Some of the excuses I used a lot were… “I don’t have time,” “I don’t have money,” and “I don’t feel well.” Yet I had time to watch television for 3 hours every night, I had the money to go to the movies and eat my large tub of popcorn, and I felt well enough to drink alcohol and hang out with my friends. The problem is I was lazy. I was thinking outer circumstances were in control of my life.

I am in control. That is what I have to keep telling myself. I have the power to decide to have a protein bar for breakfast instead of pancakes smothered in syrup. I have the power to get up and go for a run or do some exercises. That is all me.

So the mistakes I made the past couple days were also all on me… I ate out way more often than I normally do because my schedule was haywire with moving my mom and such. I know more of those excuses. I really could have made better choices but I did not want to. I don’t know what it was but I was just craving some really bad foods… so I ate too much fried stuff, drank too much alcohol, and just ate too much in general. I can’t do it anymore. My stomach was so upset with me last night that I almost wanted to cry. It physically hurt.

How did I eat so much before? I don’t even know. I definitely cannot do that anymore. My weight has fluctuated because of it but definitely not as bad as I was expecting. I kind of wish it would punish me more and make me regret my decision… but I guess the pain and discomfort is enough!

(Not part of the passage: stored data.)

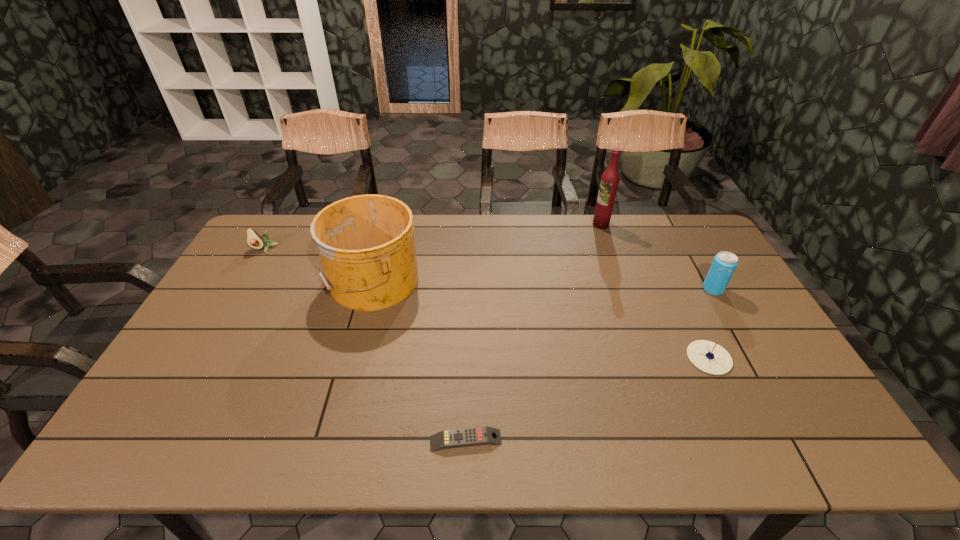
Identify the location of the shortest object. Image resolution: width=960 pixels, height=540 pixels. (476, 436).

Locate an element on the screen. The image size is (960, 540). the third object from left to right is located at coordinates (476, 436).

Identify the location of free spot located on the label of the farthest object. This screenshot has height=540, width=960. (564, 225).

You are a GUI agent. You are given a task and a screenshot of the screen. Output one action in this format:
    pyautogui.click(x=<x>, y=<y>)
    Task: Click on the free location located 0.290m on the label of the farthest object
    The height and width of the screenshot is (540, 960).
    Given the screenshot: What is the action you would take?
    pyautogui.click(x=516, y=225)

Where is `free spot located on the label of the farthest object`? free spot located on the label of the farthest object is located at coordinates (544, 225).

This screenshot has width=960, height=540. I want to click on vacant area situated on the left of the bucket, so click(x=232, y=280).

This screenshot has height=540, width=960. I want to click on vacant space located on the back of the third tallest object, so click(x=698, y=262).

Where is `vacant region located on the seed side of the leftmost object`? Image resolution: width=960 pixels, height=540 pixels. vacant region located on the seed side of the leftmost object is located at coordinates (243, 285).

You are a GUI agent. You are given a task and a screenshot of the screen. Output one action in this format:
    pyautogui.click(x=<x>, y=<y>)
    Task: Click on the vacant region located 0.370m on the left of the fifth object from left to right
    
    Given the screenshot: What is the action you would take?
    pyautogui.click(x=551, y=358)

Image resolution: width=960 pixels, height=540 pixels. I want to click on vacant area situated 0.080m on the right of the remote control, so click(537, 441).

After eating all the food, I have definitely gotten back into exercising. I went for a 2 mile run yesterday after not running for a week! What made it even better is I got to run with my mom’s corgi.

Definitely makes exercising more fun, don’t you think?

So stop trying to blame everything else for the reason you aren’t reaching your goals. Stop lyin’ and start tryin’! If not for yourself, at least for the corgis!